BizTalk Patterns: Database Assisted Aggregation

Aggregation is a common pattern used in Enterprise Integration. System (or systems) A sends many messages that System B expects in a single message, or in several messages grouped on a particular attribute (or set of attributes).

The most common way to approach this in BizTalk is using a Sequential Convoy orchestration to aggregate the message – Microsoft provides a sample of how to do this in the SDK. This is a powerful pattern, but has a few downsides:

Sequential Convoys can become difficult to manage if they’re expected to run for a long time
Complex subgrouping can multiply the headaches here – for example, if you have to aggregate messages for hundreds of destinations concurrently
The destination message may become very large, to the point where BizTalk cannot optimally process it anymore – particularly if it is a large flat file message.
Modifying the aggregate message may be challenging in a standard BizTalk map, especially if one message might be expected to modify a previously aggregated message.

In this post, we’ll look at two approaches to overcoming these challenges through a database assisted aggregation pattern.

The advantages of this pattern are:

Avoid complexities of sequential convoys, especially sequential convoys that may have to run for long periods of time
Allow for complex subgrouping
More flexible data modification options throughout aggregation

There are two versions of this pattern that I’ve been using. One involves storing XML blobs in a document-database model, and one involves writing data down to a table throughout the day. The document model works well if there’s no need to modify data, data is not going to a flat file destination, and you need to capture only limited metadata about the document. The table model works well for flat file based output, especially for larger flat files that would be prohibitive to work with in BizTalk in a single shot.

Document Model

In this scenario, whenever a message comes in that needs to be aggregated, it’s mapped to a stored procedure that takes an XML parameter along with any other metadata fields about that message that will be captured on the row level. This might be as simple as a Transaction ID, OriginID, and a date that will be used for grouping/sorting. A stored procedure would look like this:

CREATE TABLE tAggregatorSample (TransactionID int,  OriginId, DT datetime, doc XML);
GO

CREATE PROCEDURE pInsertDoc
(
   @TransactionID int,
   @OriginID int,
   @dt DATETIME,
   @doc XML
)
AS
BEGIN

   INSERT tAggregatorSample (TransactionId, OriginId, DT, doc) VALUES (@TransactionID, @originId, @dt, @doc);

END

A map to this procedure would look fairly standard, but the “doc” node would take input from a scripting functoid to use an xsl:copy-of instruction to copy the desired portion of the XML document. This snippet would go in a scripting functoid using Inline XSLT, and a single output link to the doc node:

<doc xmlns='http://schemas.microsoft.com/Sql/2008/05/TypedProcedures/pInsertDoc'>
  <!-- put it in a CDATA node to prevent BizTalk from confusing content in the mapper -->
  <xsl:text disable-output-escaping="yes">&lt;![CDATA[</xsl:text>
    <xsl:copy-of select="/path/to/node/to/copy" />
  <xsl:text disable-output-escaping="yes">]]</xsl:text>
  <xsl:text disable-output-escaping="yes">&gt;</xsl:text>
</doc>

The select attribute on the copy-of could point to any node in the document; the root node works for the entire document, but since we’re aggregating we probably want a child node that will later be re-wrapped in the root node. So, using the following XML:

<ns0:Root xmlns:ns0="http://ns-for-schema">
   <ns0:TransactionId>1</ns0:TransactionId>
   <ns0:OriginId>123</ns0:OriginId>
   <ns0:TransactionDate>2015-10-10</ns0:TransactionDate>
   <ns0:Transaction><ns0:Child /><ns0:Child />...</ns0:Transaction>
<ns0:Root>

We’d probably want the path for the “Transaction” node.

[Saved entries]

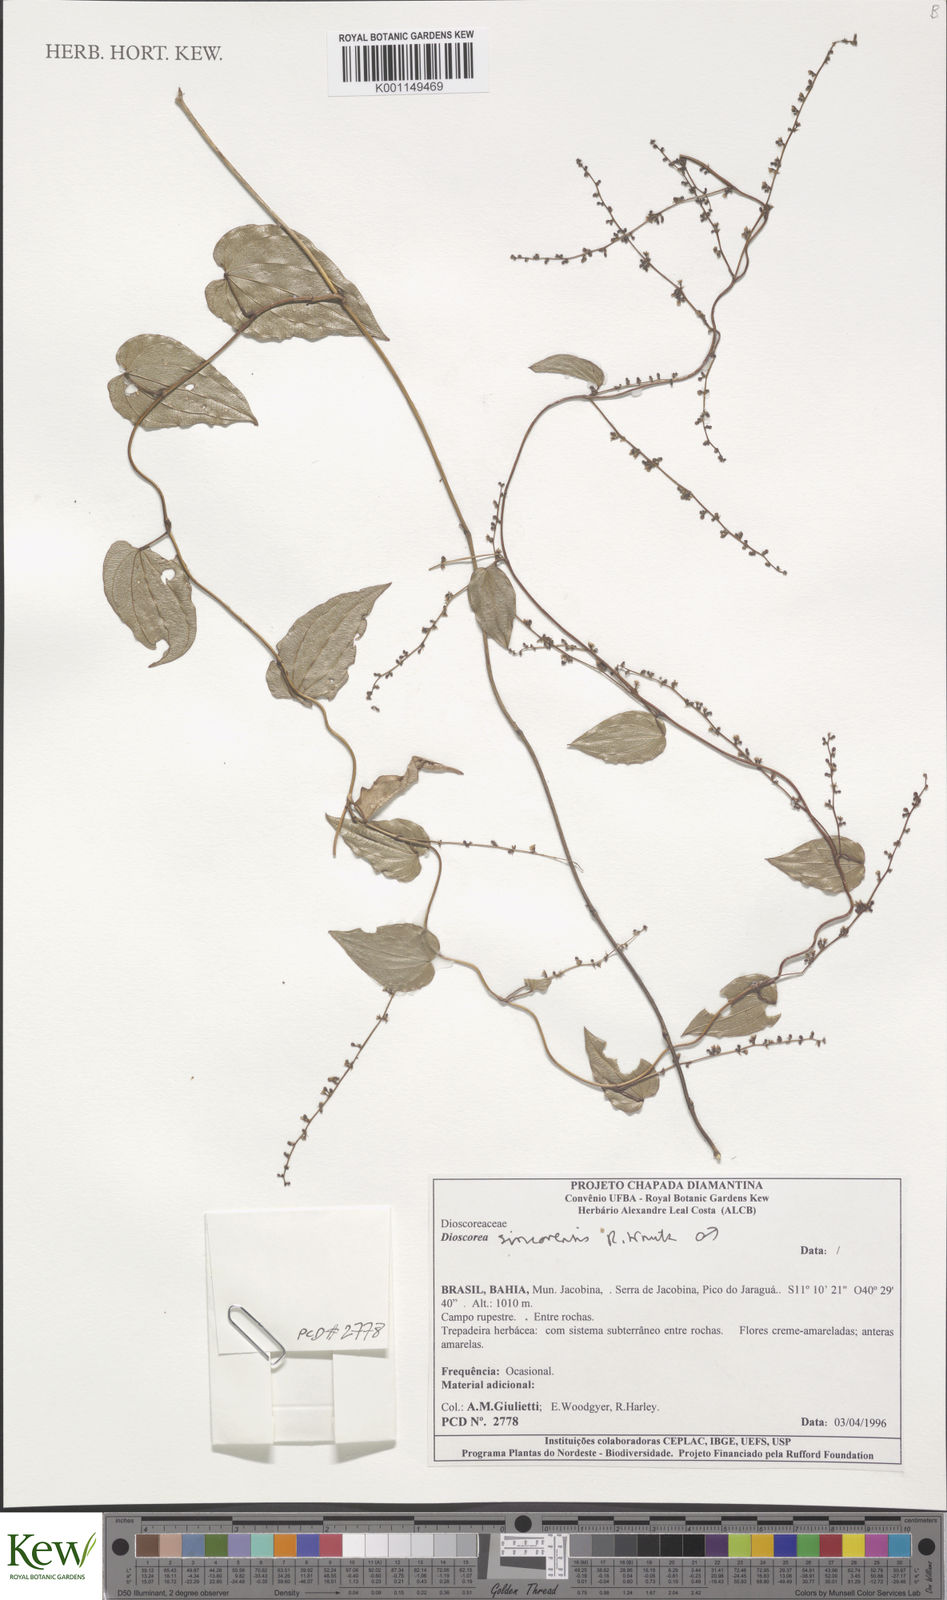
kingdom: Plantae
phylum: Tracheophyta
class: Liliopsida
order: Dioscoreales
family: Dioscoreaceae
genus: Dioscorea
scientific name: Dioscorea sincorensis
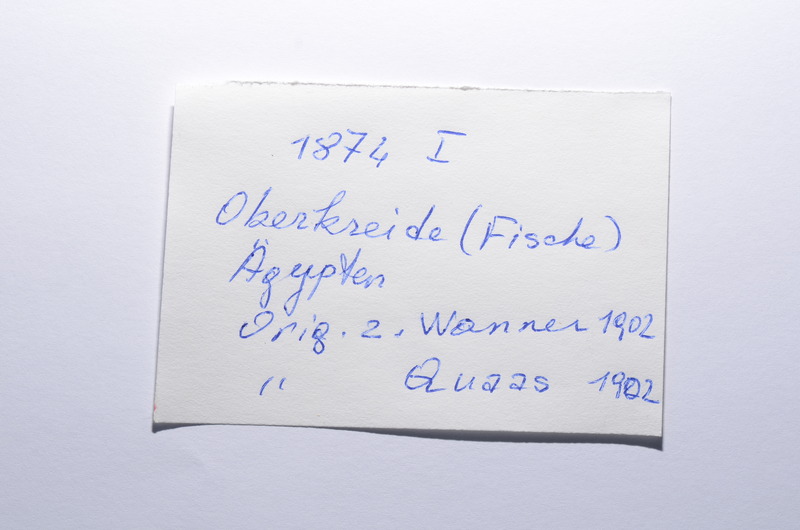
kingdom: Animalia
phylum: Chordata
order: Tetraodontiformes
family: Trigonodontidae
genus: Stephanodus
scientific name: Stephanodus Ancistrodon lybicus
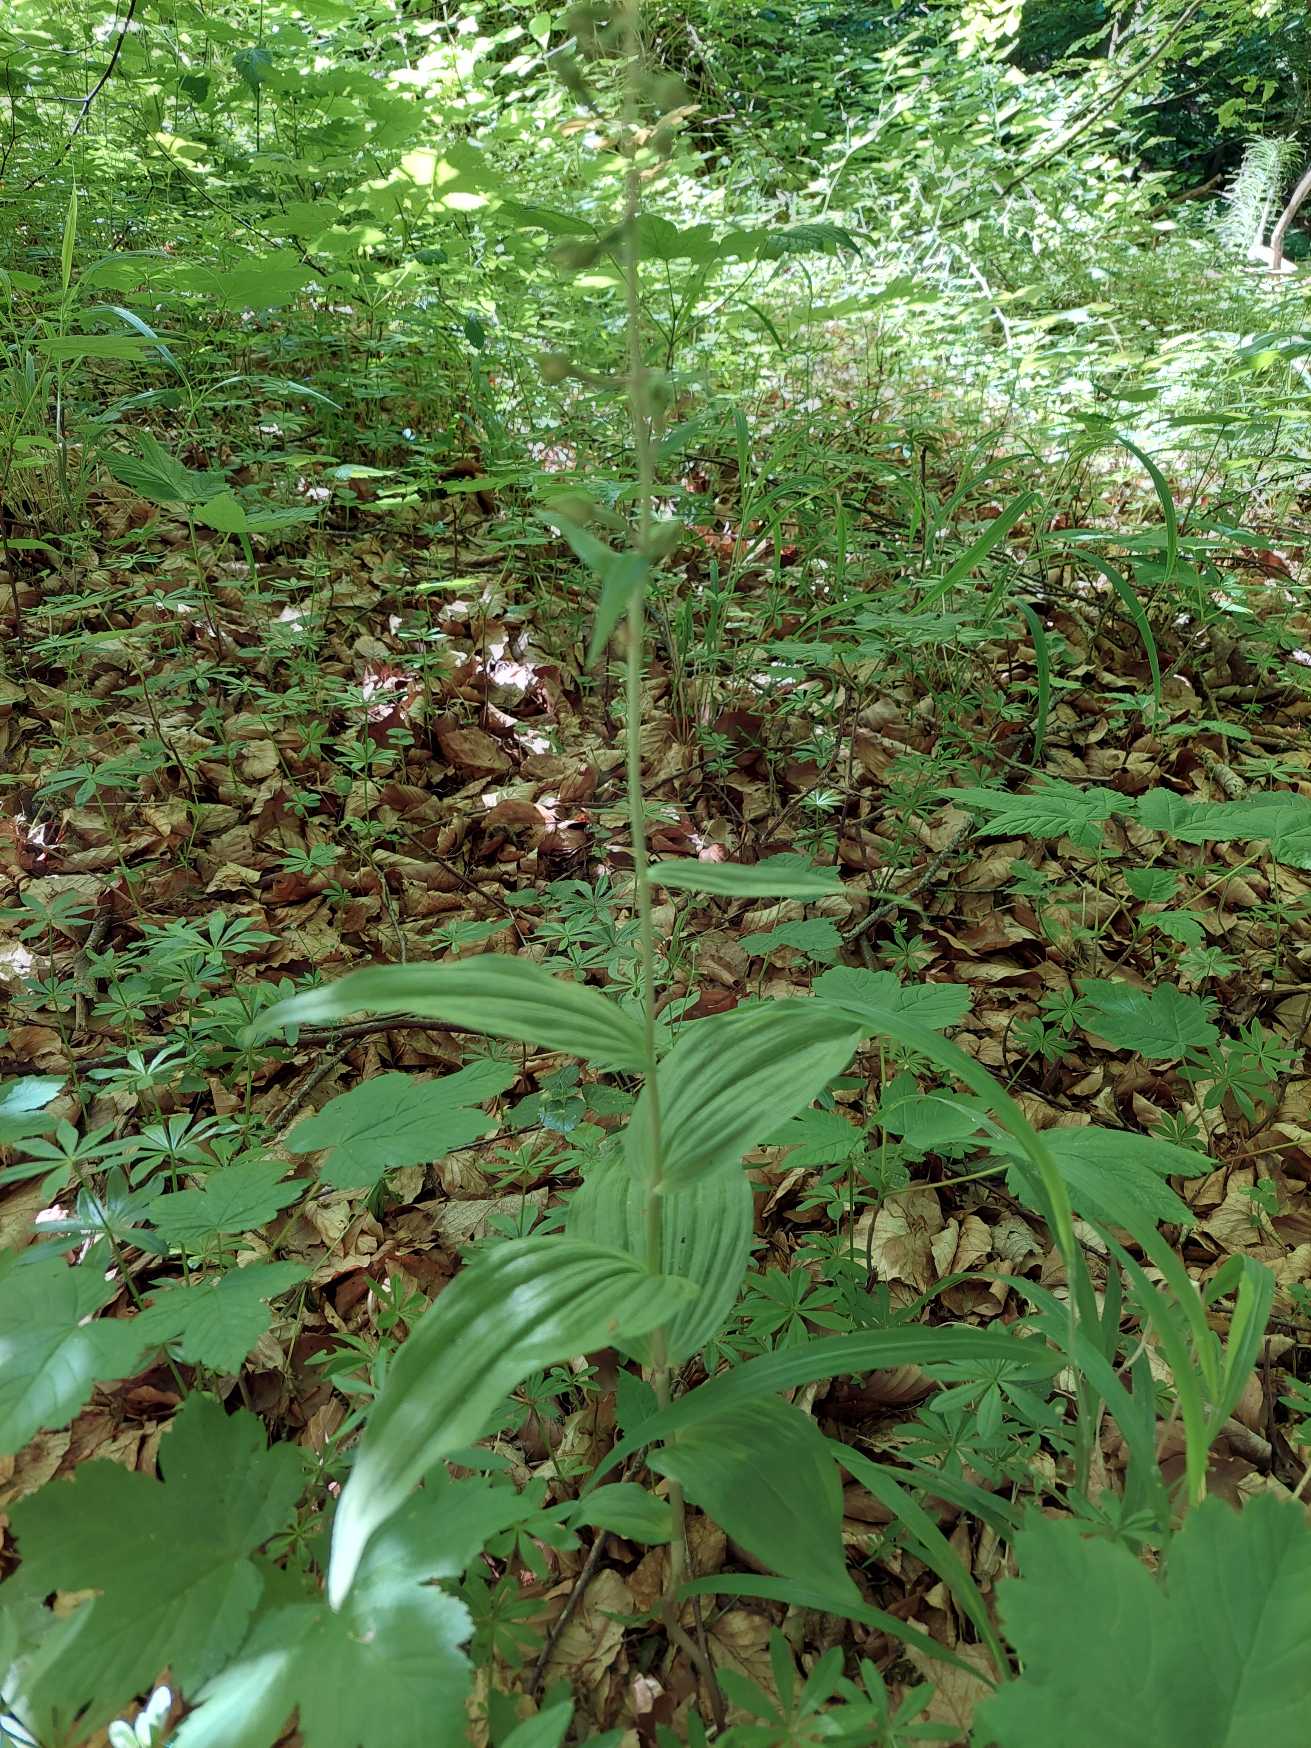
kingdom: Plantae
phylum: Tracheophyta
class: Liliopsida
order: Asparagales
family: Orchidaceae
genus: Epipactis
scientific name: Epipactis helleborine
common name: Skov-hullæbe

Complete the following
• 1. According to the BizTalk aggregation post, when does the table model work well?
• 2. List every parameter that the pInsertDoc stored procedure in the BizTalk aggregation post takes.
• 3. Print the part of the BizTalk aggregation post that opens with the words containing "Modifying the aggregate" and closes with "previously aggregated message.".

Expected answers
• 1. The table model works well for flat file based output, especially for larger flat files that would be prohibitive to work with in BizTalk in a single shot.

• 2. @TransactionID, @OriginID, @dt, @doc

• 3.
Modifying the aggregate message may be challenging in a standard BizTalk map, especially if one message might be expected to modify a previously aggregated message.